And yet, that's all my boss wants of me. "Does a dev really need to understand the code if the AI understands it?"
That's frustrating.
(The AI does not, in fact, understand it. The AI doesn't understand anything at all. It's a statistical text prediction machine.)
It sounds like your boss needs to stop being anyone's boss. That kind of view is going to lead to piles of tech debt and everything that comes with it.
I mean, I haven't worked at any company that doesn't have a decade or more of tech debt all human-made.
Is this any worse such a regard?
I do not advocate for more bullshit, but I don't really think that this will make a big difference either way.
AI seems like it will help the already bad bosses do more - which seems like a bad thing. It's better if the bad ones just wank off in the toilet all day.
I think how much difference it will make in the long run will depend on who gets sacked and who survives.
By the time that's a problem, he will have failed upwards because of his 'forward-thinking' AI push.
That if is doing a lot of lifting here, because AI doesn't understand anything, it only finds mathematical responses to your question. There's a reason the AI can't give you the same script twice (or it constantly rewrites the fucking thing instead of just fixing the thing I told it to)
These models do have some form of understanding though. There are features for bugs and typos, and general features that map descriptions and pieces of code. It understands the code in so far it helps with next token prediction.

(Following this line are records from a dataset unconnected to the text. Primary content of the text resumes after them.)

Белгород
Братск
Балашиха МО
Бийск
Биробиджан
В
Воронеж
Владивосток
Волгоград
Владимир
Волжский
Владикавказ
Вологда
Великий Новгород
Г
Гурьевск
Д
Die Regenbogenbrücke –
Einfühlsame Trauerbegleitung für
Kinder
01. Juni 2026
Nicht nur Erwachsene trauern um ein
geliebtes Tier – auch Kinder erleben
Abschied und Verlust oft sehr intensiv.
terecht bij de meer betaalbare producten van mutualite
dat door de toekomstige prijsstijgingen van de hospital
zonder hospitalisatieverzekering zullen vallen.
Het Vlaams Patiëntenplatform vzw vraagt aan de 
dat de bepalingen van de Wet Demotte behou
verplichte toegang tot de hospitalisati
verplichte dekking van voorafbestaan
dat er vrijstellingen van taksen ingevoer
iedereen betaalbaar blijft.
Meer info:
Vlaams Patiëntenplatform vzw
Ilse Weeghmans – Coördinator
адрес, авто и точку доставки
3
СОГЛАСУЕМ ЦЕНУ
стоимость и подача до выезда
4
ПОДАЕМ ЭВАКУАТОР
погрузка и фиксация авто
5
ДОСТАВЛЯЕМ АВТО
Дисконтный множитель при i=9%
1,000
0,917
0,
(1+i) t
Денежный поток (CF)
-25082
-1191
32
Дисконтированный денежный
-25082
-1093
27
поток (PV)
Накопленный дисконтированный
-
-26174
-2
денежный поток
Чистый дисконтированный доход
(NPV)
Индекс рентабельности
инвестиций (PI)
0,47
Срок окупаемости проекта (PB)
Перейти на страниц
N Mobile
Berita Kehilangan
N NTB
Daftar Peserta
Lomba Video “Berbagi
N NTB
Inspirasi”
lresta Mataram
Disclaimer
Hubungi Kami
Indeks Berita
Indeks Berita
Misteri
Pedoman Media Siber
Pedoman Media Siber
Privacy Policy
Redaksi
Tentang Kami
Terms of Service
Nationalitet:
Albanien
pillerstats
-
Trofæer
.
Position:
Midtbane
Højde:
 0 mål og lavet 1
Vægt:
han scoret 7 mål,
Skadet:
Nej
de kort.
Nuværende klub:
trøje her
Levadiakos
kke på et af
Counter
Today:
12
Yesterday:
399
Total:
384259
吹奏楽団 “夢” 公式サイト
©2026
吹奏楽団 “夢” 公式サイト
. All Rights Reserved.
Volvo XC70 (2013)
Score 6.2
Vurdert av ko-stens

The bigger problem is that these language models are inherently unreliable and stochastic in how they generate. You request a feature - and it destroys something else in the process - because a single incorrect prediction caused it to diverge and skip a portion of the original code. You request a small modification - and it decides to restart from scratch - because random sampling made a different way of doing something more likely rather than what was there already. Errors compound and the model has no way of fixing or correcting them.